Appealed from: United States Court of Appeals for the Third Circuit (Feb. 4, 2010)

FIRST AMENDMENT, PETITION CLAUSE, RETALIATION, PUBLIC EMPLOYEES

In 2003, the Borough of Duryea, Pennsylvania fired its police chief, Charles J. Guarnieri, Jr. Guarnieri filed a grievance leading to arbitration and his reinstatement. When Guarnieri returned to his position, Duryea issued him a number of directives limiting the tasks he could and could not do on the job. Guarnieri filed a second grievance, leading to modification of the directives. Subsequently, Guarnieri sued Duryea in District Court alleging that Duryea issued the directives in retaliation for his filing of the 2003 grievance, violating his First Amendment right to petition. After a jury found for Guarnieri in District Court, Duryea appealed to the Third Circuit. The Third Circuit held that the First Amendment protects public employees in filing grievances concerning any matter, even those of a personal nature. The Supreme Court granted certiorari to determine whether public employees may sue their employers for retaliation, when the alleged retaliation is for the filing of grievances based on private matters rather than issues of public concern.

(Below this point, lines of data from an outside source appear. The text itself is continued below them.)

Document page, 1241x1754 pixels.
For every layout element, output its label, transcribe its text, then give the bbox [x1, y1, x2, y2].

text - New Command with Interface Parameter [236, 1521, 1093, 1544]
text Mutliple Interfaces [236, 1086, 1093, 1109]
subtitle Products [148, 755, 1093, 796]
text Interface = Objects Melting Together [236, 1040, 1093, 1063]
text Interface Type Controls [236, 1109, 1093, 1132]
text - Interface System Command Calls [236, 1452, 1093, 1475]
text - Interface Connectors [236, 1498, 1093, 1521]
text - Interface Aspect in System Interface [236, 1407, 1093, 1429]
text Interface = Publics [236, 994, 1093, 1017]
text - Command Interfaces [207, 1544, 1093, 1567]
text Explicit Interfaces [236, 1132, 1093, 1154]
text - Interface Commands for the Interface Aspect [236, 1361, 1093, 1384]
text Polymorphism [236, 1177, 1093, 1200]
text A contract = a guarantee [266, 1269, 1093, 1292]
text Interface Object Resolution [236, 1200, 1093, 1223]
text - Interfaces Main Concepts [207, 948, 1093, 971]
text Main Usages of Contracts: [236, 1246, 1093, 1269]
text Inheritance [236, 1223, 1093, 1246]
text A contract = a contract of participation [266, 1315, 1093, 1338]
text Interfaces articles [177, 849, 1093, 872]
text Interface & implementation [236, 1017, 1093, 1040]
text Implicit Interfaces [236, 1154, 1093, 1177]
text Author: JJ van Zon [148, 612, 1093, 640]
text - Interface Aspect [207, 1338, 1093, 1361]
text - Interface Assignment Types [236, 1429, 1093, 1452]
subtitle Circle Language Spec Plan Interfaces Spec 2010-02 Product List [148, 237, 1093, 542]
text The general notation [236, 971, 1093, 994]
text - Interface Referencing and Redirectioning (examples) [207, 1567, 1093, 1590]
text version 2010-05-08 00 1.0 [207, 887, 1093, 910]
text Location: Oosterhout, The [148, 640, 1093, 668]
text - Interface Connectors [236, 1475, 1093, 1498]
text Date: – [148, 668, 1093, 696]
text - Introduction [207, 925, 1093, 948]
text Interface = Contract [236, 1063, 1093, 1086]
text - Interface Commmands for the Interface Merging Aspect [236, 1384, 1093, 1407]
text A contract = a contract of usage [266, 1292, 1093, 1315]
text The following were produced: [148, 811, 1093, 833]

Schwarzenegger v. Entertainment Merchants Association (08-1448)

Oral argument: Nov. 2, 2010

Appealed from: United States Courts of Appeals for the Ninth Circuit (Feb. 20, 2009)

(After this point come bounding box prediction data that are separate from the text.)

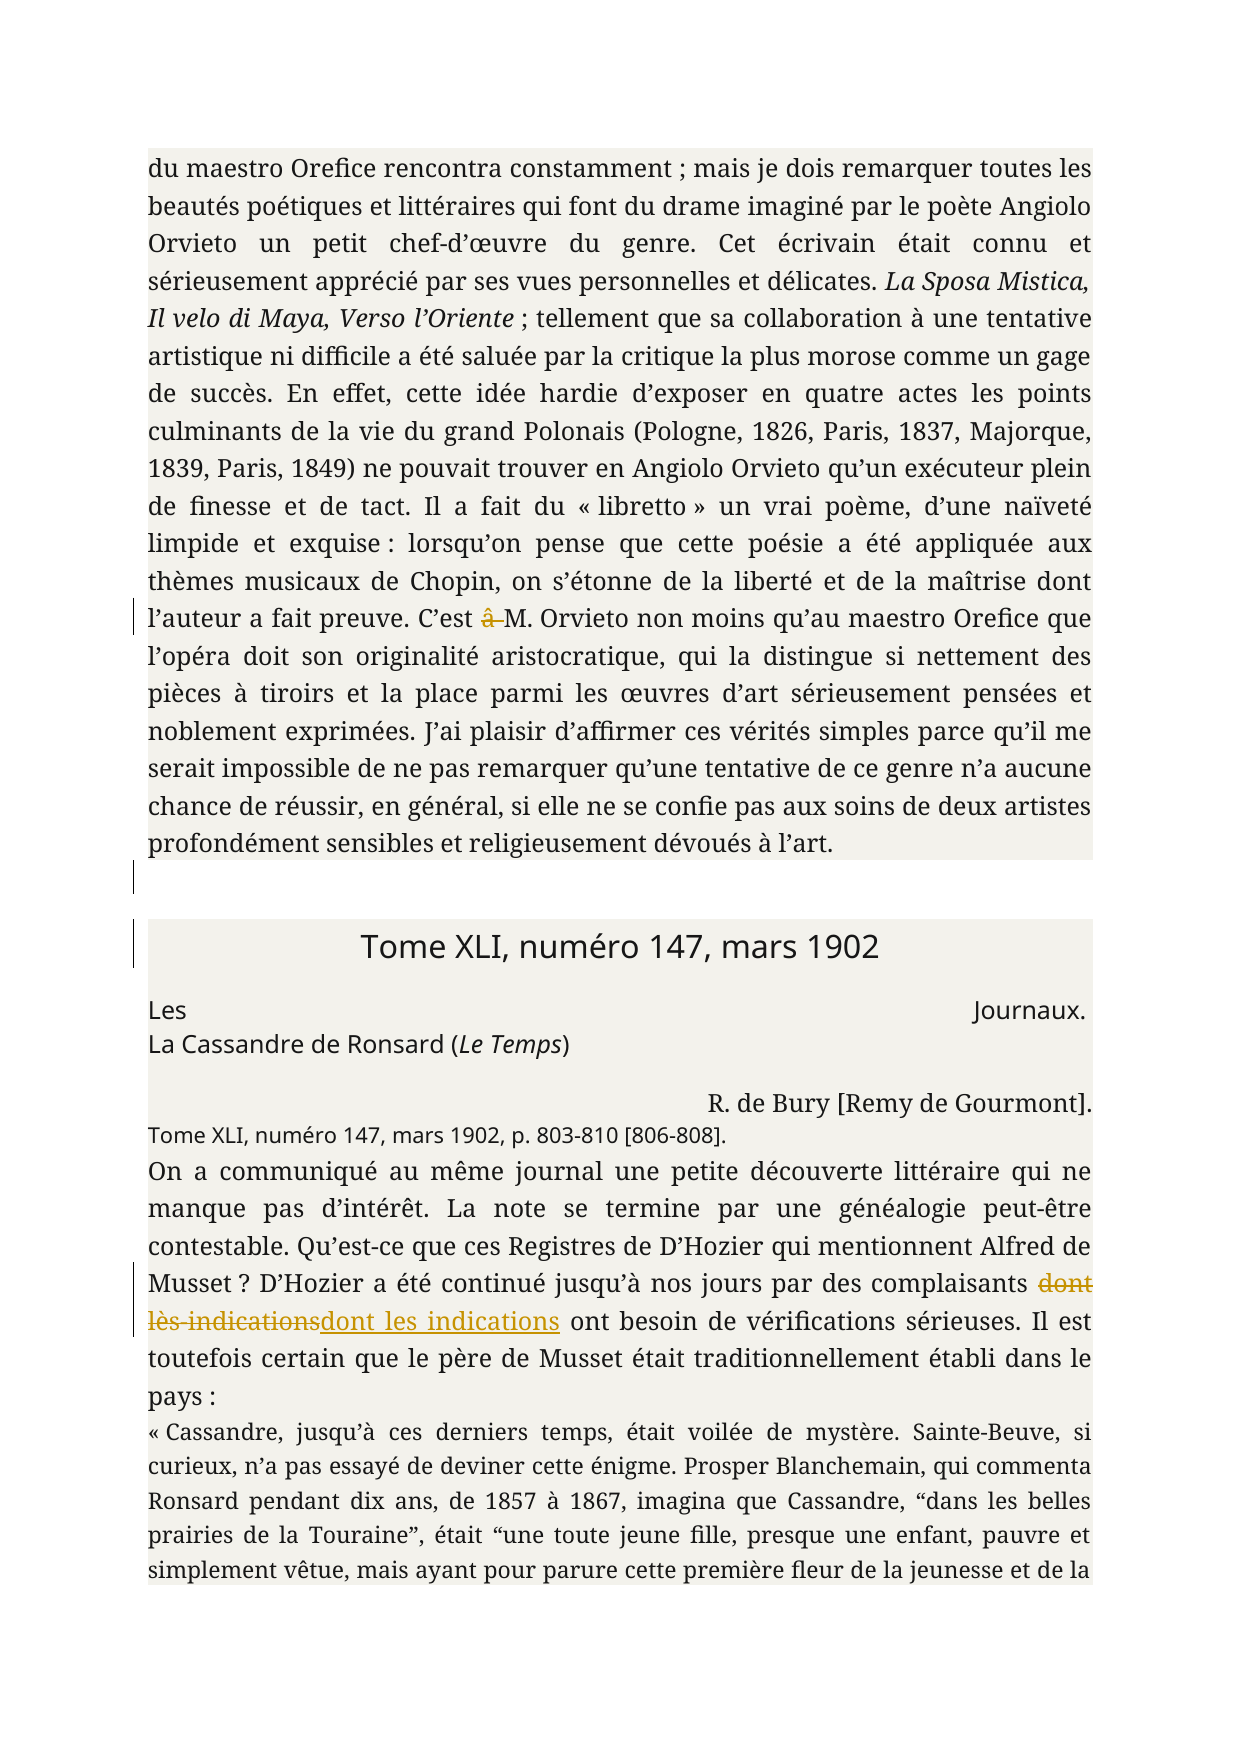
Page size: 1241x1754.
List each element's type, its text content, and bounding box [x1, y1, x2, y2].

text Tome XLI, numéro 147, mars 1902, p. 803-810 [806-808]. [148, 1120, 1093, 1150]
text R. de Bury [Remy de Gourmont]. [148, 1086, 1093, 1120]
subtitle Les Journaux. La Cassandre de Ronsard (Le Temps) [148, 993, 1093, 1061]
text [148, 148, 1093, 860]
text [148, 1412, 1093, 1585]
text On a communiqué au même journal une petite découverte littéraire qui ne manque pas d’intérêt. La note se termine par une généalogie peut-être contestable. Qu’est-ce que ces Registres de D’Hozier qui mentionnent Alfred de Musset ? D’Hozier a été continué jusqu’à nos jours par des complaisants ont besoin de vérifications sérieuses. Il est toutefois certain que le père de Musset était traditionnellement établi dans le pays : [148, 1150, 1093, 1412]
subtitle Tome XLI, numéro 147, mars 1902 [148, 919, 1093, 968]
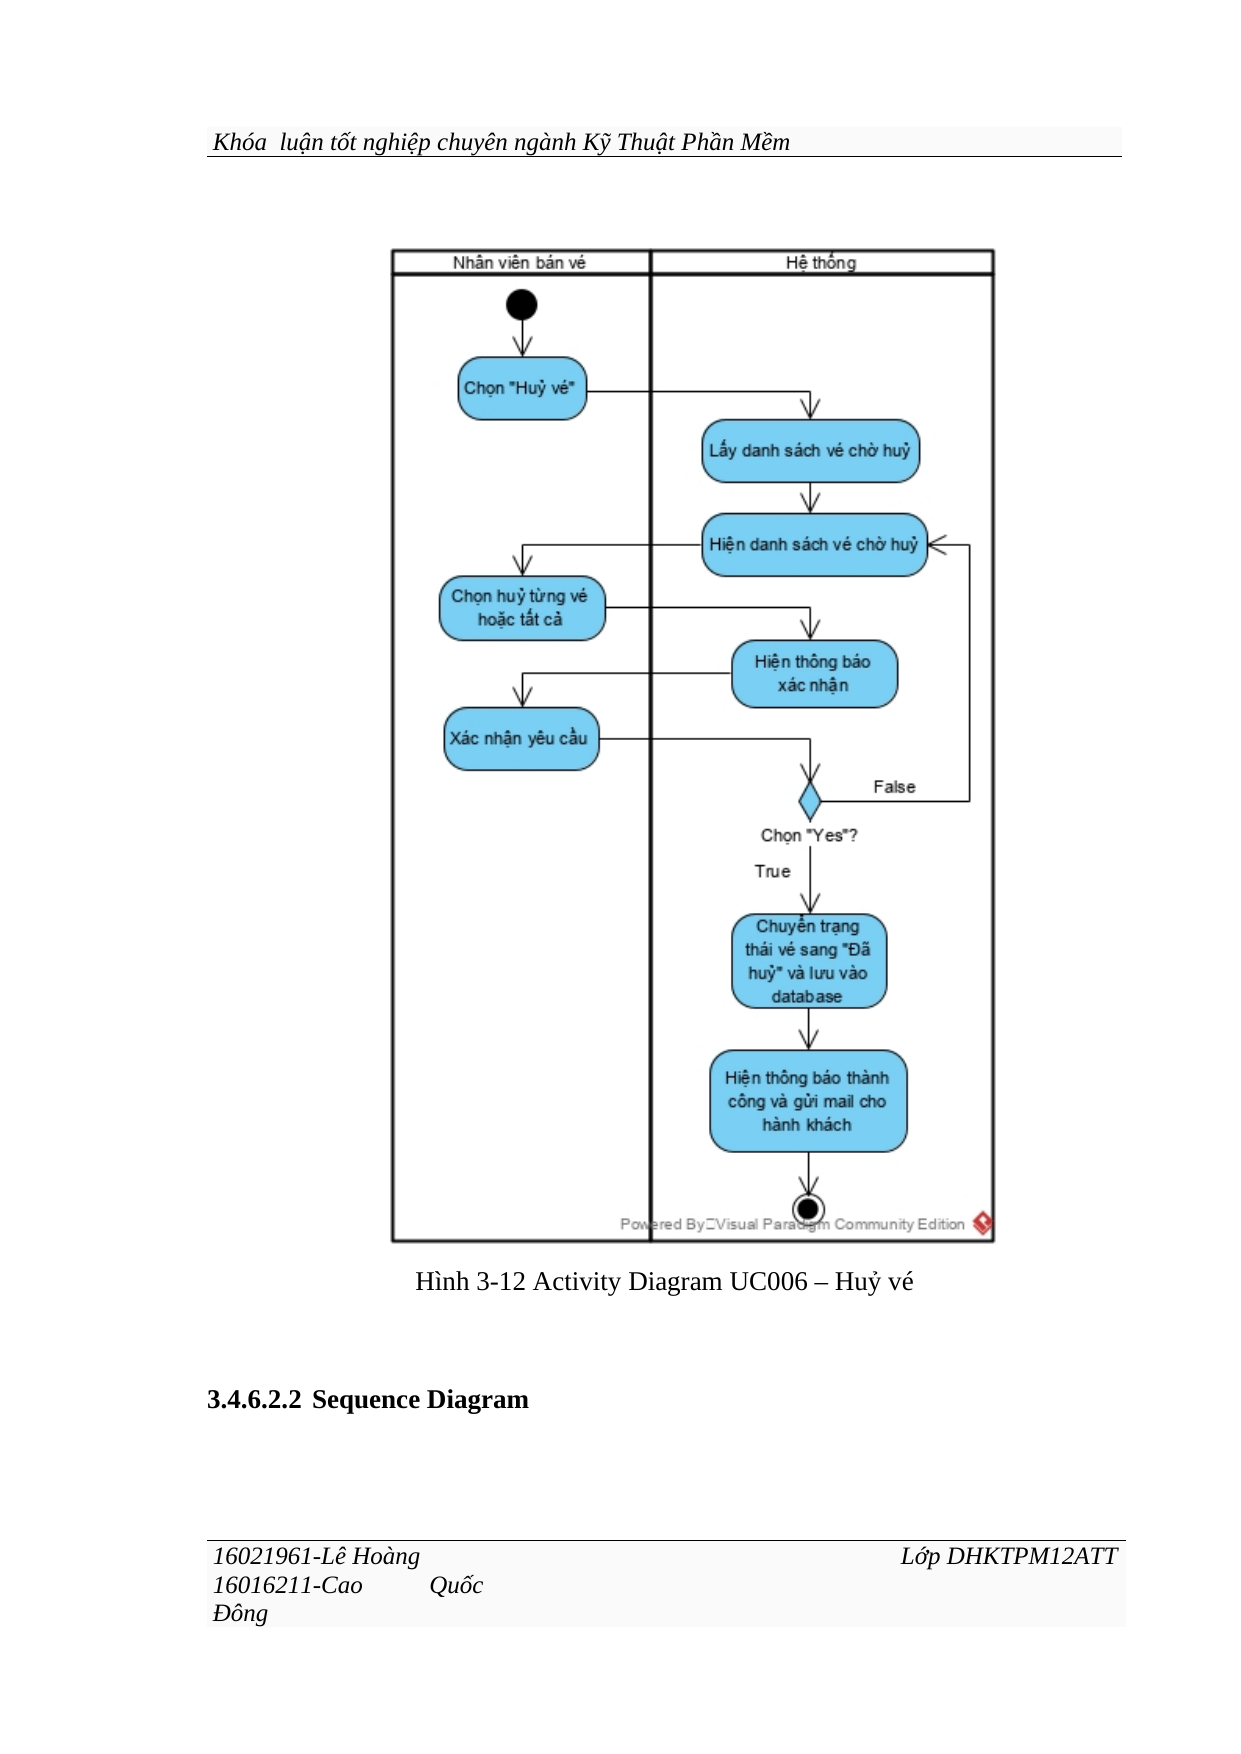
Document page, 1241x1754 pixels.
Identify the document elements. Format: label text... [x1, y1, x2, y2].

text Hình 3-12 Activity Diagram UC006 – Huỷ vé [207, 1265, 1122, 1296]
subtitle Sequence Diagram [207, 1383, 1122, 1414]
picture [386, 244, 1002, 1250]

FIRST AMENDMENT, MINORS, VIDEO GAMES

California enacted California Civil Code §§ 1746–1746.5, which imposed restrictions on the sale of violent video games to minors. The Entertainment Merchants Association and the Entertainment Software Association sought declaratory relief in federal court, alleging that the law was an impermissible restriction of speech in violation of the First Amendment. The district court and the Ninth Circuit ruled in favor of Entertainment Merchants. California appealed, asserting that the First Amendment does not protect the sale of violent video games to minors and that California need not show a direct causal link between violent video games and physical or psychological harm in minors before restricting such sales. The Supreme Court's decision will affect minors' constitutional rights, the power of states to control which materials children are exposed to, and the expression in media with violent content.

Snyder v. Phelps (09-751)

Oral argument: Oct. 6, 2010

Appealed from: United States Court of Appeals for the Fourth Circuit (Sept. 24, 2009)

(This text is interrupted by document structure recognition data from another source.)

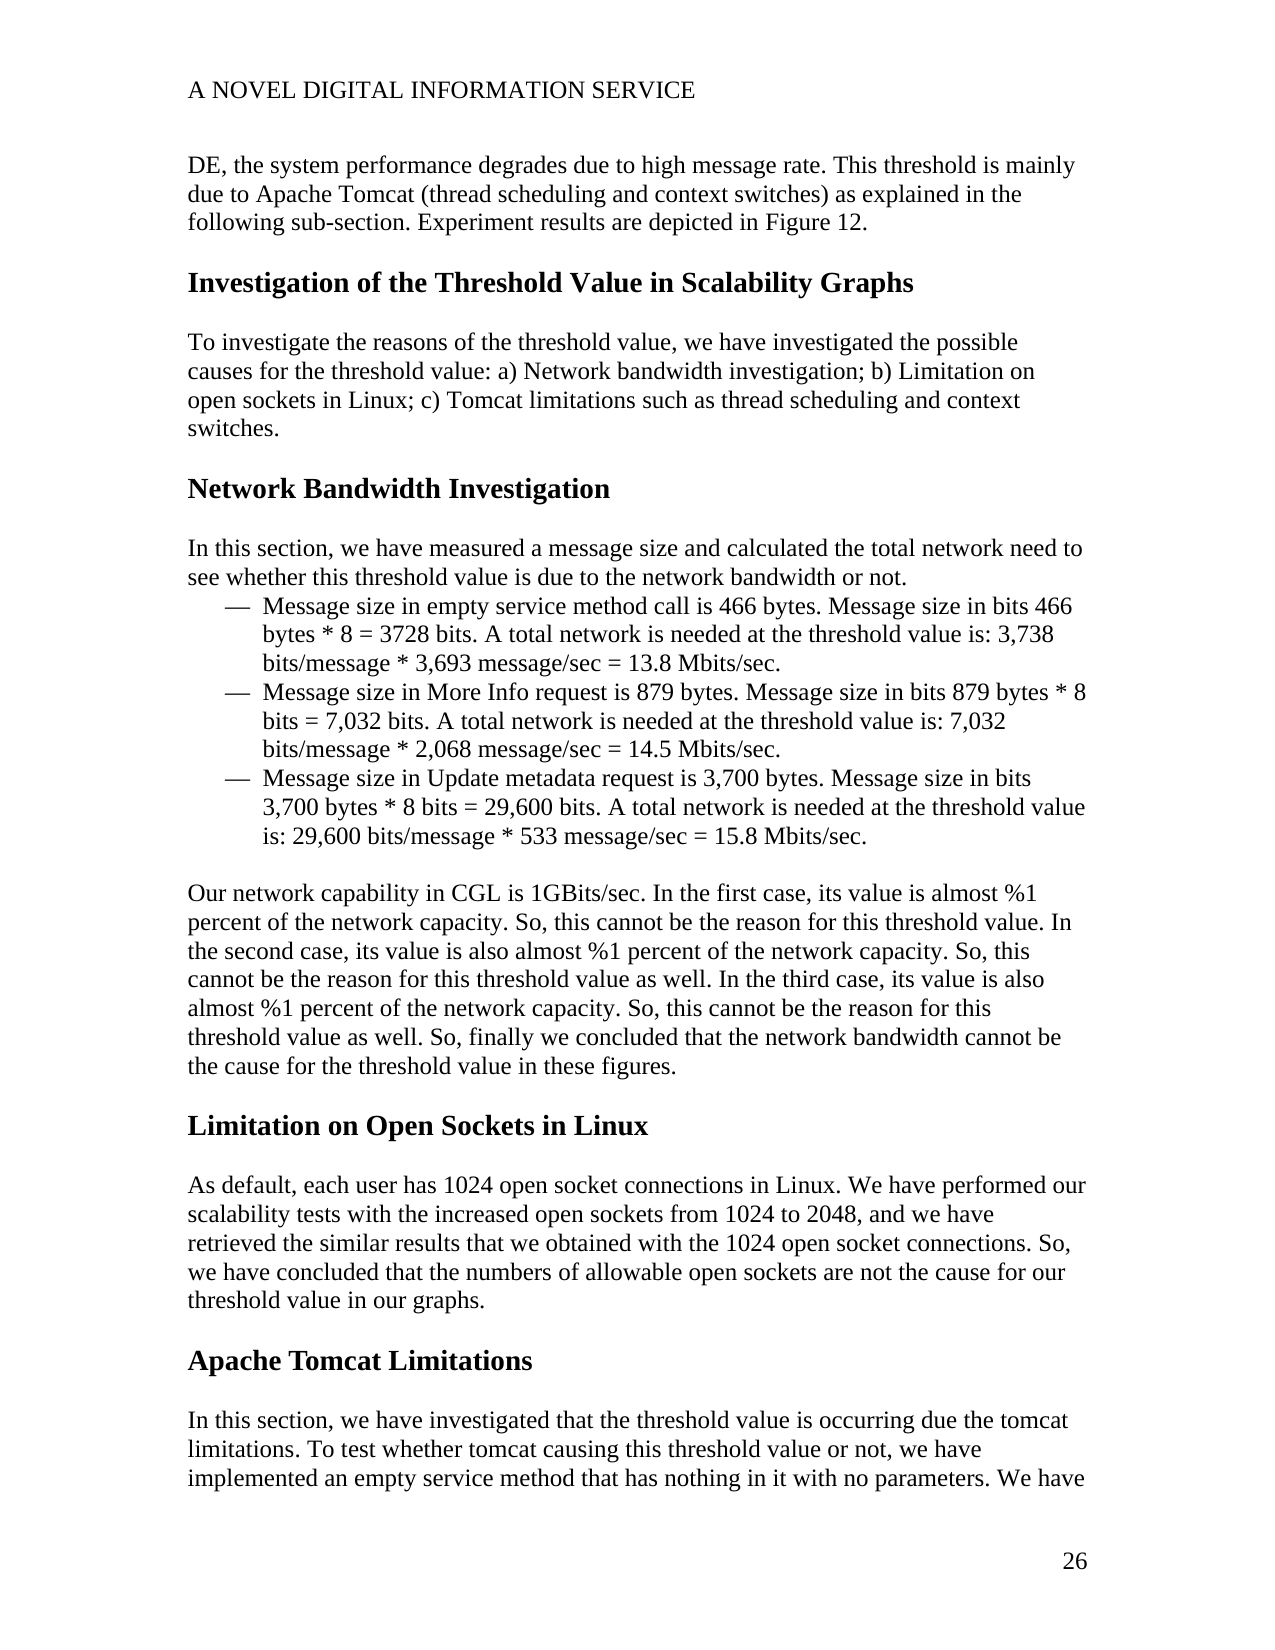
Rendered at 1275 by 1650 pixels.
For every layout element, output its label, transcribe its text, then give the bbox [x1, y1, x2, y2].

text Investigation of the Threshold Value in Scalability Graphs [187, 265, 1087, 298]
text In this section, we have measured a message size and calculated the total network need to see whether this threshold value is due to the network bandwidth or not. [187, 533, 1087, 591]
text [187, 1405, 1087, 1492]
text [187, 150, 1087, 236]
list Message size in More Info request is 879 bytes. Message size in bits 879 bytes * 8 bits = 7,032 bits. A total network is needed at the threshold value is: 7,032 bits/message * 2,068 message/sec = 14.5 Mbits/sec. [225, 677, 1087, 763]
list Message size in Update metadata request is 3,700 bytes. Message size in bits 3,700 bytes * 8 bits = 29,600 bits. A total network is needed at the threshold value is: 29,600 bits/message * 533 message/sec = 15.8 Mbits/sec. [225, 763, 1087, 849]
subtitle Apache Tomcat Limitations [187, 1343, 1087, 1377]
text Our network capability in CGL is 1GBits/sec. In the first case, its value is almost %1 percent of the network capacity. So, this cannot be the reason for this threshold value. In the second case, its value is also almost %1 percent of the network capacity. So, this cannot be the reason for this threshold value as well. In the third case, its value is also almost %1 percent of the network capacity. So, this cannot be the reason for this threshold value as well. So, finally we concluded that the network bandwidth cannot be the cause for the threshold value in these figures. [187, 878, 1087, 1079]
list Message size in empty service method call is 466 bytes. Message size in bits 466 bytes * 8 = 3728 bits. A total network is needed at the threshold value is: 3,738 bits/message * 3,693 message/sec = 13.8 Mbits/sec. [225, 591, 1087, 677]
text Network Bandwidth Investigation [187, 471, 1087, 504]
text To investigate the reasons of the threshold value, we have investigated the possible causes for the threshold value: a) Network bandwidth investigation; b) Limitation on open sockets in Linux; c) Tomcat limitations such as thread scheduling and context switches. [187, 327, 1087, 442]
text As default, each user has 1024 open socket connections in Linux. We have performed our scalability tests with the increased open sockets from 1024 to 2048, and we have retrieved the similar results that we obtained with the 1024 open socket connections. So, we have concluded that the numbers of allowable open sockets are not the cause for our threshold value in our graphs. [187, 1171, 1087, 1314]
text Limitation on Open Sockets in Linux [187, 1108, 1087, 1142]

FIRST AMENDMENT, FREEDOM OF SPEECH, PRIVACY, STATE TORT REMEDIES

Respondents Fred W. Phelps, Shirley L. Phelps-Roper, and Rebekah A. Phelps-Davis (“the Phelpses”) protested at the military funeral of Petitioner Albert Snyder’s son, holding signs saying "God Hates the USA," "Thank God for 9/11," and other phrases. Snyder successfully sued the Phelpses for intentional infliction of emotional distress, invasion of privacy by intrusion upon seclusion, and conspiracy, and the jury awarded Snyder $2.9 million in compensatory damages and $8 million in punitive damages. On appeal, the Fourth Circuit Court of Appeals overturned the jury verdict, holding that the Phelpses’ statements were protected under the First Amendment and thus could not be subject to a civil lawsuit. The Fourth Circuit reasoned that the statements should be protected because they are rhetorical hyperbole, as opposed to verifiable fact, and because the statements address matters of public concern. The Supreme Court’s decision in this case will implicate individuals’ free speech and privacy interests and the states’ interest in protecting their citizens through tort law.